(Stored data)
>>>
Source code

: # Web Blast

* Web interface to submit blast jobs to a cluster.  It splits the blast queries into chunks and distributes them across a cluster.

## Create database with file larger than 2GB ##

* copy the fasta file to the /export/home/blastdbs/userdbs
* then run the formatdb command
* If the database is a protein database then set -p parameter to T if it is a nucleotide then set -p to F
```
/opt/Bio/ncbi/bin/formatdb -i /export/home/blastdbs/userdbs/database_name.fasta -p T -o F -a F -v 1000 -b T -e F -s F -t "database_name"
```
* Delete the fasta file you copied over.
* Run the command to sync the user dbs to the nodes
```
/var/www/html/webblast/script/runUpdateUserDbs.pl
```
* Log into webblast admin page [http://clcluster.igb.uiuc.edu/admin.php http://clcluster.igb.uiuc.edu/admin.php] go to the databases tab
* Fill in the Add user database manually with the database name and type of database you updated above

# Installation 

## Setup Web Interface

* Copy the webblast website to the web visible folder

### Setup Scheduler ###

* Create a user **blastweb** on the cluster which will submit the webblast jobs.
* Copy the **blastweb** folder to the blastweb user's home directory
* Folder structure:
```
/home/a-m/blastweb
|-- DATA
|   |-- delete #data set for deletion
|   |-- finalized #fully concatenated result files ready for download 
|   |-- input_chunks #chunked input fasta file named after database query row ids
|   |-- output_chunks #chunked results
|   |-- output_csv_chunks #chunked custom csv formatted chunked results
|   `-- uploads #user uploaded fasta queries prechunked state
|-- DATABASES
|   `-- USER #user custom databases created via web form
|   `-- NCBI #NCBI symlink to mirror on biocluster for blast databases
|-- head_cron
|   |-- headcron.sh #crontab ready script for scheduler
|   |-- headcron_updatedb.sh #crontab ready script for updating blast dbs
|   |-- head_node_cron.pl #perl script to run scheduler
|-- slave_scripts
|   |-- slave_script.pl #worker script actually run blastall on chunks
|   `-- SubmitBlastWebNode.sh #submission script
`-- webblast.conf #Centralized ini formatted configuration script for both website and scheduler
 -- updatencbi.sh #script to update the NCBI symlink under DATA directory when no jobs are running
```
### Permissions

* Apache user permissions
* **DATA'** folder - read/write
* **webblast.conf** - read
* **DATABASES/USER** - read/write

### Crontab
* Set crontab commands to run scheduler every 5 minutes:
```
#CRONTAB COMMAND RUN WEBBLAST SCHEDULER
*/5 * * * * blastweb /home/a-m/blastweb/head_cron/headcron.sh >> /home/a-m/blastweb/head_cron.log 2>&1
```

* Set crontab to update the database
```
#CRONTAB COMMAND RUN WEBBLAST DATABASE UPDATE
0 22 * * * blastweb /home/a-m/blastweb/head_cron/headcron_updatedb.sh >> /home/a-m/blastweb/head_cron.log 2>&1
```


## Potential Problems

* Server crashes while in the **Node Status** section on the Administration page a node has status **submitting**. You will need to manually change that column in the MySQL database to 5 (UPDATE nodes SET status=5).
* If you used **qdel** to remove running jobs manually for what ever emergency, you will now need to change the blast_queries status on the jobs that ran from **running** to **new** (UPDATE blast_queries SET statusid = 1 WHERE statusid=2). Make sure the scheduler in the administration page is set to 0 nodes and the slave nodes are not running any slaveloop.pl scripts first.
<<<
### About this task
Using the data above, reproduce exactly the lines between those holding "update the database" and "## Potential Problems", inclusive, and no others.

### Solved problem
* Set crontab to update the database
```
#CRONTAB COMMAND RUN WEBBLAST DATABASE UPDATE
0 22 * * * blastweb /home/a-m/blastweb/head_cron/headcron_updatedb.sh >> /home/a-m/blastweb/head_cron.log 2>&1
```


## Potential Problems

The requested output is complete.